Si, como es previsible, ningún precandidato alcanzara estos resultados, avanzarán al Congreso Extraordinario los dos que obtengan mayor número de votos. Los encargados de decidir el vencedor serán los más de 2.500 compromisarios elegidos por los militantes, a los que se sumarían algunas figuras de la dirección nacional. Los participantes en el Congreso serán también los encargados de elegir a los 35 vocales que formarán parte del Comité Ejecutivo Nacional.

De esta forma, aunque sea por vía indirecta, el voto de los militantes será decisivo para elegir al líder de un partido que nunca se ha enfrentado a una elección abierta de tanta magnitud. Una de las grandes incógnitas es la importancia que tendrá el respaldo de los dirigentes territoriales -no sólo los autonómicos, sino también los provinciales- entre los que Cospedal y Feijóo pueden reunir más apoyos que Sáenz de Santamaría o un outsider.

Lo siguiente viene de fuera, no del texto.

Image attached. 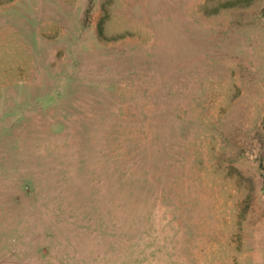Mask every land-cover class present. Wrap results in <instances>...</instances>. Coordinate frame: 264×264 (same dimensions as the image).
Here are the masks:
<instances>
[{
	"label": "rangeland",
	"instance_id": "obj_1",
	"mask_svg": "<svg viewBox=\"0 0 264 264\" xmlns=\"http://www.w3.org/2000/svg\"><path fill=\"white\" fill-rule=\"evenodd\" d=\"M0 264H264V0H0Z\"/></svg>",
	"mask_w": 264,
	"mask_h": 264
}]
</instances>
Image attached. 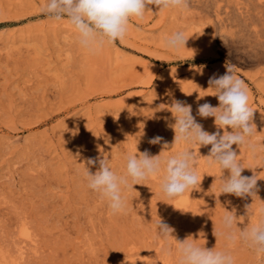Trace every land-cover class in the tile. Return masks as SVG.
Listing matches in <instances>:
<instances>
[{"label": "rangeland", "instance_id": "obj_1", "mask_svg": "<svg viewBox=\"0 0 264 264\" xmlns=\"http://www.w3.org/2000/svg\"><path fill=\"white\" fill-rule=\"evenodd\" d=\"M46 3L0 0V264H181L185 240L227 252L234 264H264L248 242L220 234L239 237L264 222V47L243 20L232 13L234 24L221 26L195 0L183 9L149 6L143 19L130 18L123 40L90 52L67 17L41 13ZM176 32L188 40L172 50L165 40ZM226 67L254 110L252 135L232 146L242 175L258 179L252 196L221 194L230 173L208 162L211 145L174 142V101L190 105L205 131L223 134L198 107L219 105L209 79ZM156 136L161 142L149 143ZM186 150L201 182L169 198L166 161ZM144 152L159 155L160 174L123 187L125 209L113 213L88 187L87 171L104 159L125 175L127 157ZM225 215L235 218L230 230ZM160 219L171 235L158 234Z\"/></svg>", "mask_w": 264, "mask_h": 264}, {"label": "clouds", "instance_id": "obj_2", "mask_svg": "<svg viewBox=\"0 0 264 264\" xmlns=\"http://www.w3.org/2000/svg\"><path fill=\"white\" fill-rule=\"evenodd\" d=\"M186 5L187 0H47L41 8V13L53 21H61L67 17L78 34L81 46L95 52L105 43L112 44L117 40H123L129 29L130 18L143 19L149 6L165 10L183 9ZM187 40L182 32H176L166 38L165 46L176 50L185 46ZM222 43L224 44L223 41ZM209 85L215 89L214 96L217 97L219 105L214 107L207 102L201 104L198 107V115L203 118L214 117L217 128L224 129L223 134L221 135L219 131L214 133L205 131L193 117L190 105L174 101L172 104V113L176 114L173 125L174 142L211 145L207 156L208 162L219 164L222 170H228L230 173L222 183L221 194H232L236 197L252 196L255 194L258 179L255 174L250 177L242 175L245 168L238 162V155L232 148L234 144L243 145L246 137L253 133L254 110L249 107L247 88L231 67H226L223 75L211 77ZM162 139L156 136L151 138L149 143L158 144ZM164 147H167V144ZM194 160V154L187 150L167 159L161 188L169 198L180 196L201 182L194 167ZM87 164L96 165L97 160L89 158ZM98 164V170L94 174L87 171L88 187L108 200L113 213H119L123 212L126 206L122 188H133L139 181L160 174L162 161L159 155L150 156L147 152L139 156L129 155L125 175L114 173L104 159H99ZM261 212H264V209H261ZM234 220V216L225 215L222 220L224 229L230 230ZM157 228L158 234L165 237L174 231L161 219ZM220 234L231 243L241 239L253 246L258 253H264V222L241 232L239 237L231 231ZM178 250L181 264H234L231 254L213 248H201L187 240L179 242Z\"/></svg>", "mask_w": 264, "mask_h": 264}, {"label": "bare ground", "instance_id": "obj_3", "mask_svg": "<svg viewBox=\"0 0 264 264\" xmlns=\"http://www.w3.org/2000/svg\"><path fill=\"white\" fill-rule=\"evenodd\" d=\"M195 1L200 6L204 4L205 7L213 9V12L216 16V21L217 23L221 24V26L223 25L228 27V24L229 25L234 24L232 22H231L232 24H230L229 22L231 20L232 13H235L237 15L236 18L237 17L241 18L244 22V26H246V28L249 29L251 38H253L254 41H256L258 44L264 47V0H195ZM234 27L236 26L234 25ZM224 32L226 33V30ZM230 33H234V32H230ZM26 232H25V236L26 238H28V234Z\"/></svg>", "mask_w": 264, "mask_h": 264}]
</instances>
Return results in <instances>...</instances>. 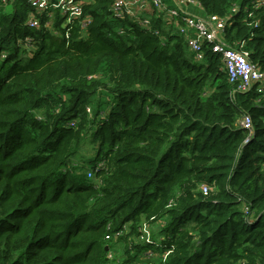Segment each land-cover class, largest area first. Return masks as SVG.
<instances>
[{"label":"trees","instance_id":"1","mask_svg":"<svg viewBox=\"0 0 264 264\" xmlns=\"http://www.w3.org/2000/svg\"><path fill=\"white\" fill-rule=\"evenodd\" d=\"M114 1L82 0L88 25L63 26L58 9L0 0V264H111L121 241L120 264L150 249L165 264H264V92L238 89L207 46L196 61L153 5L116 16ZM198 1L264 71V0ZM143 224L161 240H130Z\"/></svg>","mask_w":264,"mask_h":264},{"label":"built area","instance_id":"2","mask_svg":"<svg viewBox=\"0 0 264 264\" xmlns=\"http://www.w3.org/2000/svg\"><path fill=\"white\" fill-rule=\"evenodd\" d=\"M7 1V0H3ZM173 6L168 5L165 0H115L113 3V12L116 16H122L125 13L140 18V11L146 9V6L153 5L159 11L164 12L168 20H172L177 25V31L186 38L189 51L193 54L196 61H202L205 58L206 46L213 52L222 56L224 67L227 70L230 80L238 82V89L246 91L252 86H257L259 92H264V71L258 68L250 61V51L246 49L245 42L241 41L236 46H230L224 41V29L228 18H222L217 15H207L199 17L190 14L184 7L192 4H200L198 0H171ZM31 5L40 13L47 12L53 16L55 10L66 16L63 26L72 24L75 20L82 18L83 6L82 0H31ZM201 5V4H200ZM89 18H82V26H87ZM151 19L145 15L142 24L150 25ZM27 23L33 27H39L41 21L38 17H31ZM51 26V21L47 22ZM158 33V31H156ZM240 127L246 130H252V119L249 115H244L239 122ZM249 137L245 140L247 142ZM88 176H94L93 170L88 171ZM202 191L208 195L211 187L208 184H202ZM245 212L249 214V206H245ZM140 235L133 238L136 243H150L156 241L152 236L150 226L143 224L140 228ZM124 232H129V226L115 235H106V239L114 238L117 240ZM136 239V240H135ZM161 240V239H160ZM143 264H165L168 254H158L153 250H147L143 253ZM108 256H114L113 251L109 250Z\"/></svg>","mask_w":264,"mask_h":264},{"label":"rangeland","instance_id":"3","mask_svg":"<svg viewBox=\"0 0 264 264\" xmlns=\"http://www.w3.org/2000/svg\"><path fill=\"white\" fill-rule=\"evenodd\" d=\"M3 4H4V6H5V9L6 10H11L12 9V4L11 3H9V2H5V1H3ZM53 16H54V14H53ZM95 154V151H94V146L93 145H91V144H88V143H86V145H84V148H83V151H82V153L81 154H79L76 158H75V160H77L78 162L80 161V159H81V157L82 158H87V157H89V156H91V158H92V156ZM88 159V158H87ZM76 161V162H77ZM86 163H87V165H89V160H86ZM90 170H92L91 168L89 169H86V170H84L85 171V174L88 176V171H90ZM84 174V175H85ZM89 177V176H88ZM95 177L93 176L92 177V179H94ZM156 224H152V226H150L151 227V231H152V233L154 232L155 233V231H156ZM154 235V234H153ZM155 236V235H154ZM132 238L133 237H130V240H132ZM136 240V239H135ZM131 245H133V243H130ZM111 251H113V253H114V256L115 257H117L118 259L117 260H115L114 262H112L111 264H120L121 262H122V260L123 259H125L126 257H125V244H124V242H119L118 244H116L115 246H112V248H111ZM146 252V251H145ZM142 255L141 256H139V258L138 259H136L135 261H133L131 264H138L139 262H142V258H143V253H141ZM114 257V258H115Z\"/></svg>","mask_w":264,"mask_h":264},{"label":"crops","instance_id":"4","mask_svg":"<svg viewBox=\"0 0 264 264\" xmlns=\"http://www.w3.org/2000/svg\"><path fill=\"white\" fill-rule=\"evenodd\" d=\"M190 14L199 16V17H206L207 14L204 11V8L200 4H192L187 5L184 7ZM170 30L177 31V25L175 22H173V25L169 26ZM160 237H155V240H159Z\"/></svg>","mask_w":264,"mask_h":264},{"label":"water","instance_id":"5","mask_svg":"<svg viewBox=\"0 0 264 264\" xmlns=\"http://www.w3.org/2000/svg\"><path fill=\"white\" fill-rule=\"evenodd\" d=\"M109 249V246H106V250H108Z\"/></svg>","mask_w":264,"mask_h":264}]
</instances>
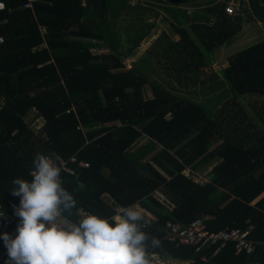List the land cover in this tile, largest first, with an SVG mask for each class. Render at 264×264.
Instances as JSON below:
<instances>
[{
	"label": "trees",
	"instance_id": "1",
	"mask_svg": "<svg viewBox=\"0 0 264 264\" xmlns=\"http://www.w3.org/2000/svg\"><path fill=\"white\" fill-rule=\"evenodd\" d=\"M25 1L4 0L0 11L1 207L20 201L12 181H31L39 152L76 170L61 177L78 208L109 218L138 203L154 218L144 230L161 241L150 252L190 264H264V40L228 56L221 73L205 70L245 20L264 24V0H241L247 16L227 14L229 0H207L202 10L197 2L190 13L189 0H36L24 10ZM153 3L178 38L157 37L127 68L155 28ZM102 44L108 52H91ZM207 86L223 90L208 102L191 96ZM30 115L44 121L39 132ZM209 165L204 182L184 173ZM197 218L211 233L251 226L254 250L236 254L228 242L215 255L214 246L195 254L166 239L169 221L185 227ZM19 222L6 231L12 238ZM0 248L7 250L2 238Z\"/></svg>",
	"mask_w": 264,
	"mask_h": 264
},
{
	"label": "clouds",
	"instance_id": "2",
	"mask_svg": "<svg viewBox=\"0 0 264 264\" xmlns=\"http://www.w3.org/2000/svg\"><path fill=\"white\" fill-rule=\"evenodd\" d=\"M32 166L31 181H12L20 222L15 238L2 237L5 264H153L149 249L160 248L161 241L144 230L149 221L138 203L117 208L109 218L91 214L62 186V169L52 156L38 152ZM76 184L78 191L85 187L79 178Z\"/></svg>",
	"mask_w": 264,
	"mask_h": 264
},
{
	"label": "rangeland",
	"instance_id": "3",
	"mask_svg": "<svg viewBox=\"0 0 264 264\" xmlns=\"http://www.w3.org/2000/svg\"><path fill=\"white\" fill-rule=\"evenodd\" d=\"M137 1L138 0H130L131 3H136ZM189 1H190L189 6L188 5H186V6L182 5V6H184V8H186V11H188V13L193 11V6L197 2L199 3L200 8L202 10V8H203V6H205V2L207 0H189ZM240 1L241 0H229L228 1L227 6L230 7L229 11H230L231 15H234L235 13H239V14H242L243 16L244 15L247 16V13L244 11V6L241 4ZM245 1H247V0H245ZM151 6H152V8L155 7V11H157L159 13V16L157 18H155L154 16H151V14L148 15V21L149 22L155 21L154 22L155 28L151 31L150 35L145 38V40L142 42V44L139 46V48H137L136 54H134L132 57H127V59H125V63H126L127 68H130L132 66V63L135 60H138L141 57L147 56L146 55V54H148L147 51L149 49L153 48L154 40L157 37L165 34L167 37H169L173 40L178 38V36L174 33V31L170 27V23H169L170 19L167 20L164 17L166 15V12L164 11V6L161 7L162 5H160L159 3H153ZM248 11H249V7H248ZM118 25L119 26L123 25L122 21L118 22ZM263 40H264V24L257 22L255 20H248V21L245 20V24L243 25L242 31L234 38V40L231 42V44H229L226 47H223L219 51H215L213 63L205 69L207 76L212 75V74H216L217 71H219V73H221L220 72L221 69L227 65L228 56L234 55L237 52H239V51H241V50H243L249 46L257 44ZM90 50L94 54H98V53L103 54V53L108 52V49L104 44H102L101 46L91 47ZM160 74L165 75L166 73L163 70H160ZM151 76L159 78L156 73H152ZM169 78L175 85H177L175 78H173V77H169ZM207 81H208L207 82L208 84H211V83H209V82H211L210 80H207ZM197 87H199V85H197ZM222 90H223V87L212 89L211 87L207 86L206 88H201L197 92L196 95H191V96L195 97V100H197L199 102L200 101L208 102L209 98L213 97V95L221 94ZM173 91H176V90L173 89ZM145 93H146L147 97L154 96V93L152 91V87L150 86L149 83L146 84ZM181 93L188 95V96L190 95L188 92H184V91H181ZM243 102L247 103V101H245V100ZM248 110H251V108H248ZM31 116L32 115L28 116V119L31 120L32 124L38 122L40 125L41 124L43 125V123H44L43 120L41 121L40 118H36V119L34 118L32 120ZM39 129H40V127L34 129L35 131H33V133L39 132L38 131ZM145 141H146L145 139L141 140L136 145L139 146L140 144L144 143ZM158 149H159V147H158ZM208 168L211 169V165H209L208 167H205V168H201L195 173H192L189 168H186L184 170V173L187 174L188 176H192L195 181L200 183V182H204L208 179L206 177L207 172L210 170ZM155 195L157 198L161 199L162 201H165V198L162 195H160L158 193H156ZM165 204L167 205L169 210L173 208V205H171V206L168 205L167 201ZM143 214L148 221H150L149 218H151V221L154 220V218L151 215H148L147 213H145L144 210H143ZM154 254H155V256H152V260L158 259V254L157 253H154ZM195 254H197V253H195ZM161 260H164V262H162L160 264H165L166 259L162 258Z\"/></svg>",
	"mask_w": 264,
	"mask_h": 264
},
{
	"label": "built area",
	"instance_id": "4",
	"mask_svg": "<svg viewBox=\"0 0 264 264\" xmlns=\"http://www.w3.org/2000/svg\"><path fill=\"white\" fill-rule=\"evenodd\" d=\"M36 0H26L22 8H25V10H33V4ZM0 10H3L5 7V4L2 0H0ZM228 7V8H227ZM226 7L227 14H230V7ZM3 42V37L0 36V43ZM32 117V116H31ZM40 118L41 117H35ZM32 127V130L39 128L41 129L42 124L40 125L38 122L34 124H30ZM39 129V130H40ZM38 130V131H39ZM74 162H77L78 159L73 157L70 159ZM57 163L61 167L62 171H67L69 173H76V170L72 167H69L67 165V161L63 160L62 158L56 159ZM88 163H85L84 161H80V165H87ZM19 202L9 201L8 202V208L4 209L0 205V235H3V232H5L11 223L16 221V219H20L18 216L15 215V210L17 207H19ZM167 229L168 233L166 236V239L175 245V247L179 246H191L194 247L195 252H200L202 249L208 246H214L216 247L213 255L216 253H219L228 242L235 243V250L236 254L245 252L246 254H250L254 250V243L248 239V234L250 230L252 229L251 226H248L245 230L241 229H224L219 232L211 233L206 229L204 220L201 218H197L194 221H192L188 226H181L178 223L168 222L167 223ZM152 256H155L153 252ZM163 257H161L158 254V259L153 260V264H160L164 262V260H161ZM9 259L8 257V251L5 249L0 248V262L5 263ZM203 263L208 262V258L201 257L200 259Z\"/></svg>",
	"mask_w": 264,
	"mask_h": 264
},
{
	"label": "crops",
	"instance_id": "5",
	"mask_svg": "<svg viewBox=\"0 0 264 264\" xmlns=\"http://www.w3.org/2000/svg\"><path fill=\"white\" fill-rule=\"evenodd\" d=\"M3 2H4V0H2ZM4 4H5V2H4ZM3 10H5V7L3 8ZM3 10H0V11H3ZM24 10H25V8H24ZM165 18H166V16H164ZM208 169H210V168H208ZM187 175V174H186ZM145 212V211H144ZM16 221H20V219H16ZM16 221H14V222H16ZM7 231V230H6ZM6 231L5 232H3V235L6 233ZM3 235L1 236L0 235V238H2L3 237ZM3 249V248H2ZM6 250V249H5ZM165 259V258H164ZM191 263V261H183V260H180V259H177V258H173V257H171V258H168V259H166L165 260V264H190ZM0 264H5V263H2V262H0Z\"/></svg>",
	"mask_w": 264,
	"mask_h": 264
},
{
	"label": "snow or ice",
	"instance_id": "6",
	"mask_svg": "<svg viewBox=\"0 0 264 264\" xmlns=\"http://www.w3.org/2000/svg\"><path fill=\"white\" fill-rule=\"evenodd\" d=\"M0 6H2V5H0Z\"/></svg>",
	"mask_w": 264,
	"mask_h": 264
}]
</instances>
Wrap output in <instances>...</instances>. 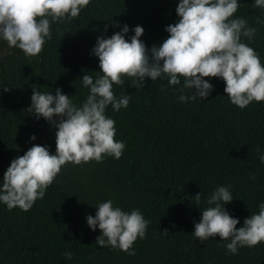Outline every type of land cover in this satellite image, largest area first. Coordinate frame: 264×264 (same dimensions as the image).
Returning a JSON list of instances; mask_svg holds the SVG:
<instances>
[{"label": "trees", "instance_id": "obj_1", "mask_svg": "<svg viewBox=\"0 0 264 264\" xmlns=\"http://www.w3.org/2000/svg\"><path fill=\"white\" fill-rule=\"evenodd\" d=\"M178 3L91 0L78 18L52 24L51 39L36 58L0 39V181L11 161L34 144L56 152L57 129L27 112L32 86L53 95L59 88L81 105L90 91L83 75L95 79L102 74L92 54L97 39L110 38L127 25L130 42L141 26L146 47L159 46L169 35L167 26L179 20ZM238 3L235 17L257 29L252 40H241L264 64V8L254 7L255 0ZM206 79L214 91L204 101H180L177 88L183 80L171 86L164 78L146 79L139 89L128 79L114 85L117 97H131L127 108L106 109L115 121V139L125 144L121 158L106 156L82 167L67 164L28 212L0 202V264H264V242L232 254L225 247L230 241L216 236L202 244L193 235L217 187H227L233 196L225 208L240 221L237 230L264 203V102L240 109L226 96L222 79ZM184 94L193 93L186 89ZM109 199L125 212L139 209L149 221L145 238L134 242V256L97 245L101 232L87 224L98 204ZM64 252L73 253L72 258Z\"/></svg>", "mask_w": 264, "mask_h": 264}, {"label": "clouds", "instance_id": "obj_2", "mask_svg": "<svg viewBox=\"0 0 264 264\" xmlns=\"http://www.w3.org/2000/svg\"><path fill=\"white\" fill-rule=\"evenodd\" d=\"M90 3L91 0H0V39L22 50L26 57L36 58L46 40L51 39L52 24L71 22ZM239 6L238 0H179L178 22L168 25L167 39L151 49L140 39L144 33L141 26L135 27L130 42L125 38L127 25L110 38H98L92 54L98 57V72L102 74L95 79L83 75V86L90 91L79 106L59 88L53 95L32 86L27 112L57 129L56 152L51 154L48 147L34 144L13 159L0 181V202L9 210L28 212L44 198L67 164L82 167L92 161L101 163L106 156L120 159L125 144L115 139V121L106 116V109L111 106L118 112L128 107L131 97H117L113 90L114 85L123 86L125 79L136 89L143 88L146 79L155 82L164 78L171 86H180L183 80V87L177 88L179 100L188 102L197 98L204 101L214 91L206 78H219L225 83L224 92L230 102L240 109L252 102H264V64L255 50L241 40H252L257 29L235 17ZM254 7L264 8V0H255ZM186 89L193 94L185 95ZM260 162L264 164V155ZM200 198L201 194L194 197L197 203ZM232 201L227 187H217L207 199L209 207L201 210L202 218L194 225L193 235L202 244L219 236L220 240L230 241L225 247L237 254L239 247L251 248L264 242V203L259 204L258 214H251L237 230L240 221L225 208ZM96 208L95 217L86 218L91 230L98 227L101 232L96 244L134 256V242L145 238L149 221L139 209L125 212L111 199ZM62 255L71 259L73 253Z\"/></svg>", "mask_w": 264, "mask_h": 264}, {"label": "rangeland", "instance_id": "obj_3", "mask_svg": "<svg viewBox=\"0 0 264 264\" xmlns=\"http://www.w3.org/2000/svg\"><path fill=\"white\" fill-rule=\"evenodd\" d=\"M84 166H86V164H84Z\"/></svg>", "mask_w": 264, "mask_h": 264}]
</instances>
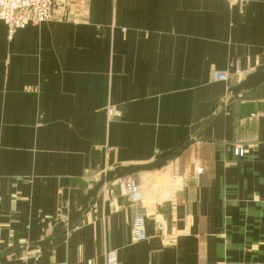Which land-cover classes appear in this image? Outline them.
<instances>
[{"label": "crops", "instance_id": "crops-1", "mask_svg": "<svg viewBox=\"0 0 264 264\" xmlns=\"http://www.w3.org/2000/svg\"><path fill=\"white\" fill-rule=\"evenodd\" d=\"M263 64L264 0L62 3L11 39L0 22V264H264V82L225 102ZM190 140L134 176L142 206L109 183L19 248L65 230L81 180Z\"/></svg>", "mask_w": 264, "mask_h": 264}, {"label": "water", "instance_id": "water-1", "mask_svg": "<svg viewBox=\"0 0 264 264\" xmlns=\"http://www.w3.org/2000/svg\"><path fill=\"white\" fill-rule=\"evenodd\" d=\"M262 82H264V64L254 68L237 85L230 87L227 90L228 97L226 98L225 102H227L233 96L240 92L255 88ZM224 103H221V105H223ZM193 142V140L187 141L176 148L172 153L165 155L151 163L143 165H124L113 170L102 172L98 174L95 179L88 178L81 180L79 182V188L82 192L81 204L76 210H74L67 216L65 230L58 235H51L43 241L33 243L29 246L21 245L19 246V248L23 249L26 247H50L57 238L65 236L73 229L75 223L82 218L83 213L87 209L89 201L91 199L97 198L100 189L109 183L116 182L117 187L120 188L122 181L126 179L128 181L130 189H136L138 192V198L136 200H134L130 194H127L126 196L128 200L131 204L140 203L142 206V190L139 187V184L134 176L142 172L152 171L161 167H165L168 162L172 161L177 155H180ZM145 214L147 218L149 216V213L146 212ZM9 253V250L1 252L0 258L8 255Z\"/></svg>", "mask_w": 264, "mask_h": 264}, {"label": "built area", "instance_id": "built-area-1", "mask_svg": "<svg viewBox=\"0 0 264 264\" xmlns=\"http://www.w3.org/2000/svg\"><path fill=\"white\" fill-rule=\"evenodd\" d=\"M61 0H0V22L6 28L7 38L11 39L16 31L25 28L27 25H38L47 22L52 17L53 7ZM91 0H62L64 3L81 2L84 6L85 13L87 12L88 4ZM229 3H236L239 0H226ZM229 75L225 72H213L212 80L215 82H226ZM109 116H119V112L109 110ZM236 155L242 156L243 149H236ZM128 181L124 179L121 183L122 188H125ZM125 194H130L134 200L138 198L136 189H130L129 185L125 188ZM144 217L139 216L136 219L135 239H145L143 232Z\"/></svg>", "mask_w": 264, "mask_h": 264}, {"label": "rangeland", "instance_id": "rangeland-1", "mask_svg": "<svg viewBox=\"0 0 264 264\" xmlns=\"http://www.w3.org/2000/svg\"><path fill=\"white\" fill-rule=\"evenodd\" d=\"M62 3H64V2H62V0L59 1V2H57V3L55 4V6L53 7V10L56 9L57 6L62 5ZM53 10H52V11H53ZM108 112H109V110H107V114H108ZM113 117H116V116H113Z\"/></svg>", "mask_w": 264, "mask_h": 264}]
</instances>
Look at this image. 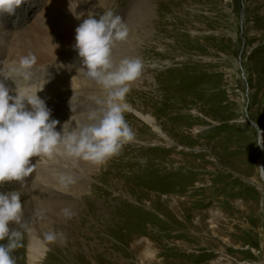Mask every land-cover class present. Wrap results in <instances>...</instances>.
<instances>
[{"label": "rangeland", "instance_id": "obj_1", "mask_svg": "<svg viewBox=\"0 0 264 264\" xmlns=\"http://www.w3.org/2000/svg\"><path fill=\"white\" fill-rule=\"evenodd\" d=\"M107 11L129 29L114 60L144 64L124 101L133 139L102 164L32 157L23 182L0 184L21 193L15 264H264V0H25L0 14V72L36 57L30 81L5 86L42 88L66 135L104 95L75 29Z\"/></svg>", "mask_w": 264, "mask_h": 264}, {"label": "clouds", "instance_id": "obj_2", "mask_svg": "<svg viewBox=\"0 0 264 264\" xmlns=\"http://www.w3.org/2000/svg\"><path fill=\"white\" fill-rule=\"evenodd\" d=\"M25 0H0V14L14 15ZM73 14L80 19L82 13ZM129 29L121 16L112 11L95 18L89 13L75 29V44L84 76L95 81L102 89V97H94L98 108L89 113L85 123L69 134L57 131L60 123L52 118L51 109L44 99L16 89H9L0 82V184L10 181L23 182L34 172L32 157L51 158L58 152L74 160L105 163L119 154L122 146L133 139V131L125 119L127 106L124 103L130 82L139 78L144 64L139 58H113L117 42L126 41ZM58 46V45H57ZM36 57L32 53L22 56L11 74L0 75L13 80L30 81ZM72 99V97H71ZM71 103V101H70ZM30 106V107H29ZM66 123V122H65ZM264 169V167H260ZM61 184L73 182L60 175ZM23 205L19 191L0 192V264H15L12 253L19 246L22 233L10 229V222H22ZM64 216L70 219L73 213L65 208ZM49 242L65 243L67 236L55 230L46 234Z\"/></svg>", "mask_w": 264, "mask_h": 264}, {"label": "bare ground", "instance_id": "obj_3", "mask_svg": "<svg viewBox=\"0 0 264 264\" xmlns=\"http://www.w3.org/2000/svg\"><path fill=\"white\" fill-rule=\"evenodd\" d=\"M9 74H11V71L9 70L8 72H6L5 71V73H4V75H9ZM3 83H4V85H13V84H18V83H23L24 81H22L21 79H19V78H17L16 79V82H15V80H13L11 77H8V78H6V77H2V79H0ZM47 84H49V83H47ZM10 87V86H9ZM18 90H20V91H24V92H27L28 94H30V95H34L35 94V92L37 91L36 89L35 90H29V89H18ZM10 95H15L16 94V89H11L10 91ZM92 93V92H91ZM37 95H39V92H37ZM144 118L146 119V120H148L149 122H153V119L150 117V116H148V115H145L144 116ZM259 143H260V147L263 149V151H264V129H262L260 132H259Z\"/></svg>", "mask_w": 264, "mask_h": 264}]
</instances>
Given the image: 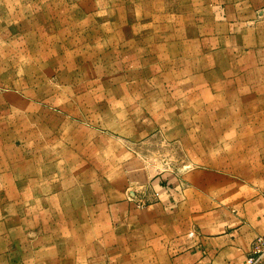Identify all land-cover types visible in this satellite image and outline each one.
I'll return each instance as SVG.
<instances>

Al ser un sistema más abierto y menos sometido al control del partido, no es completamente descartable que se produzca alguna sorpresa como la que en su momento produjo la victoria de Sánchez en las primarias del PSOE en 2017.

A la hora de hacer sus cálculos, los candidatos a la presidencia del partido tendrán que prestar especial atención a cuatro territorios que concentran a casi la mitad de los 869.535 afiliados que tiene actualmente el PP. El más importante es Andalucía, que concentra a 169.602 afiliados, aproximadamente un 20% del total, si bien su peso en el número de compromisarios será algo menor -en torno al 18%- debido a los criterios de ponderación. La otra federación con capacidad para decantar la balanza es la Comunidad Valenciana, que agrupa a 149.177 afiliados, el 17% del total.

Si finalmente decide presentarse, Feijóo contará la importante ventaja de controlar la tercera federación en cuento a número de militantes, con 101.100, algo más del 11% del total. Por contra, una comunidad que ha perdido mucho peso desde los años que estaba controlada por Aguirre es la madrileña, que pese a todo reúne actualmente a 94.607 afiliados, un 11% del total.

Aunque puede generar cierto vértigo al ser la primera vez que se utilice a nivel nacional, este sistema no es una completa incógnita para el PP, que lo ha empleado ya tanto en elecciones locales como en autonómicas. En lo que a este último nivel se refiere, no ha deparado hasta ahora grandes sorpresas, permitiendo la elección de Juan Manuel Moreno en Andalucía o Alfonso Fernández Mañueco en Castilla y León.